Even in the list of colleges given in the prospectus, the deemed universities are not included, he added.
He pointed out that the three different counselling fixed by the State itself is in violation of the judgment of the Supreme Court and said, “As per the Regulation, there should be centralised common counselling by the State except for the all—India quota, which would be done by the Director General of Health Services, New Delhi.”

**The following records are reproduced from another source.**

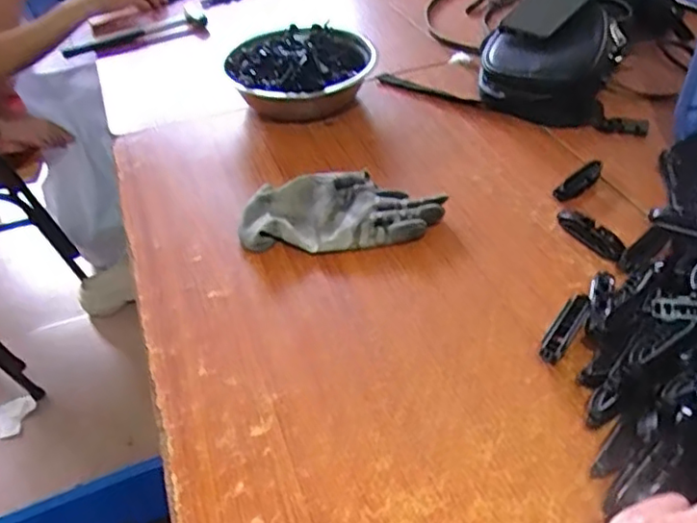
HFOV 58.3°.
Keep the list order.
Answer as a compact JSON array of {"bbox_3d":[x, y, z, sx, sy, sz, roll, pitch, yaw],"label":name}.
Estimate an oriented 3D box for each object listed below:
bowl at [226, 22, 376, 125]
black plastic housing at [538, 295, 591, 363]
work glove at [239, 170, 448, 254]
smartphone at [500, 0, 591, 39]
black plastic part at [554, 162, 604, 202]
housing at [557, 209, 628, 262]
[{"bbox_3d":[-0.061,-0.251,0.838,0.182,0.077,0.185,-3,43,3],"label":"bowl"},{"bbox_3d":[0.182,0.056,0.522,0.020,0.016,0.073,23,50,27],"label":"black plastic housing"},{"bbox_3d":[-0.008,-0.054,0.652,0.201,0.029,0.102,-6,43,-1],"label":"work glove"},{"bbox_3d":[0.270,-0.344,0.826,0.076,0.014,0.134,37,76,29],"label":"smartphone"},{"bbox_3d":[0.250,-0.088,0.672,0.073,0.016,0.020,-35,50,-28],"label":"black plastic part"},{"bbox_3d":[0.236,-0.027,0.604,0.022,0.014,0.082,-20,44,-15],"label":"housing"}]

But the State contended that deemed universities could not be compelled to share 50% seats with the State in view of the order of the Supreme Court in the P.A. Inamdar case.

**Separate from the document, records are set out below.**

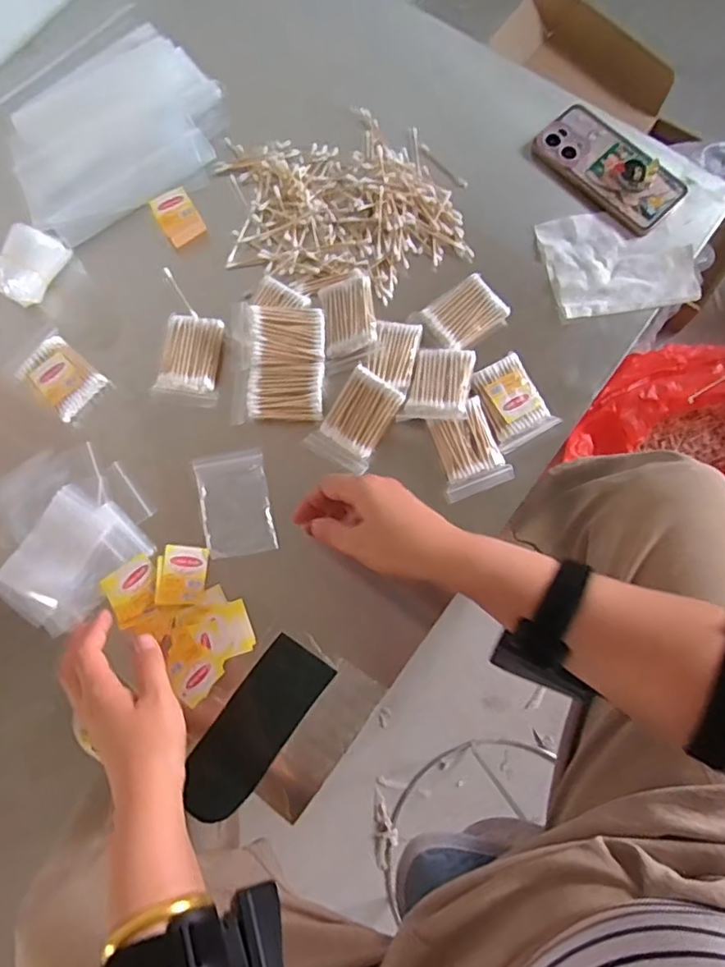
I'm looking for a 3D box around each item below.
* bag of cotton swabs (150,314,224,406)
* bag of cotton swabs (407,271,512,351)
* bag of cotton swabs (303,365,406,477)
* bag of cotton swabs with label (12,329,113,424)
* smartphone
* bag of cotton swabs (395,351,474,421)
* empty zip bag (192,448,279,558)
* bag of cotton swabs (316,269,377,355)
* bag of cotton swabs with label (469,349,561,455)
[{"bbox_3d":[-0.172,-0.127,0.587,0.065,0.016,0.088,12,77,5],"label":"bag of cotton swabs"},{"bbox_3d":[0.101,-0.170,0.592,0.082,0.018,0.062,-35,78,-6],"label":"bag of cotton swabs"},{"bbox_3d":[-0.006,-0.061,0.555,0.060,0.009,0.090,33,100,9],"label":"bag of cotton swabs"},{"bbox_3d":[-0.305,-0.108,0.591,0.079,0.026,0.058,41,81,10],"label":"bag of cotton swabs with label"},{"bbox_3d":[0.268,-0.347,0.628,0.083,0.018,0.163,-41,79,-8],"label":"smartphone"},{"bbox_3d":[0.074,-0.095,0.562,0.059,0.024,0.079,11,77,5],"label":"bag of cotton swabs"},{"bbox_3d":[-0.123,0.020,0.561,0.065,0.005,0.099,-13,76,-1],"label":"empty zip bag"},{"bbox_3d":[-0.013,-0.169,0.586,0.052,0.018,0.079,-12,80,18],"label":"bag of cotton swabs"},{"bbox_3d":[0.146,-0.080,0.573,0.061,0.022,0.082,-29,77,-5],"label":"bag of cotton swabs with label"}]

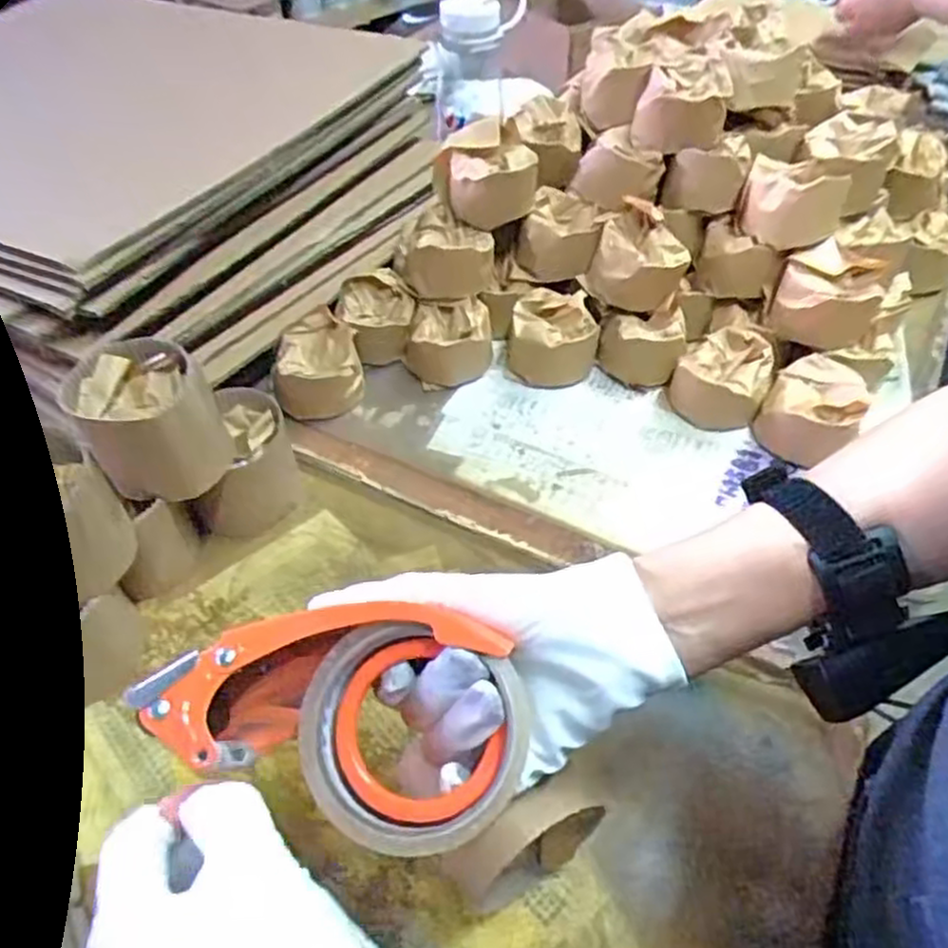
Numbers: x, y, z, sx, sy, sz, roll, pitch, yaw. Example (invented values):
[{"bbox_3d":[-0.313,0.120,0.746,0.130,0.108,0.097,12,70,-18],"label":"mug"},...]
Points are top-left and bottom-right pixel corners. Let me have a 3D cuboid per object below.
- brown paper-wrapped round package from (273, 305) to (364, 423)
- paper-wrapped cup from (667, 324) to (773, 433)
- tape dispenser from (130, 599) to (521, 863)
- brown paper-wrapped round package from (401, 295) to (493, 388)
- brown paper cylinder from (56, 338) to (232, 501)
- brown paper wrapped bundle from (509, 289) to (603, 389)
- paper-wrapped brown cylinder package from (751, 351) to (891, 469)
[{"bbox_3d":[-0.135,-0.092,0.636,0.070,0.063,0.068,0,48,0],"label":"brown paper-wrapped round package"},{"bbox_3d":[0.206,-0.080,0.623,0.076,0.053,0.082,17,50,15],"label":"paper-wrapped cup"},{"bbox_3d":[-0.058,0.098,0.324,0.155,0.072,0.093,19,73,0],"label":"tape dispenser"},{"bbox_3d":[-0.023,-0.118,0.658,0.076,0.058,0.064,-2,48,-1],"label":"brown paper-wrapped round package"},{"bbox_3d":[-0.209,-0.035,0.479,0.079,0.075,0.081,0,48,0],"label":"brown paper cylinder"},{"bbox_3d":[0.070,-0.120,0.661,0.079,0.055,0.079,2,48,3],"label":"brown paper wrapped bundle"},{"bbox_3d":[0.271,-0.054,0.591,0.073,0.063,0.076,33,56,26],"label":"paper-wrapped brown cylinder package"}]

Countering this, the judge relied on Article 15 (5) of the Constitution and said, “This particular clause was brought in to overcome the legal bar created by the apex court in the T.M.A. Pai Foundation case and the P.A. Inamdar case. It is clear that the deemed universities excluding the minority institutions are bound by the seat-sharing regulations framed by the MCI.”
Court pulls up MCI
The judge also pointed out the fact that when the other States have acted upon and included 50% State quota seats in deemed universities, only Tamil Nadu government had “deliberately, much against the public interest, definitely for extraneous considerations” not demanded or included 50% seats which is “condemnable and deprecated.”
The court pulled up the MCI for its deliberate failure to implement its own regulations. “All the stakeholders involved have acted with hidden agenda for benefiting some private players, defrauded and caused irreparable loss and injury to the meritorious and poor meritorious students of the respective States,” Justice Kirubakaran said.
As for the 15% NRI quota filled by such institutions, the court cited two communications of the Union government dated March 10 and April 6, 2017, informing all the State governments that for all the seats including NRI quota seats, a common counselling should be done.
Noting that in view of the decision taken by the Central government, even NRI quota seats should be part of the common counselling, the judge said, “If any admission has been made under the NRI quota without common counselling, the same shall stand cancelled.”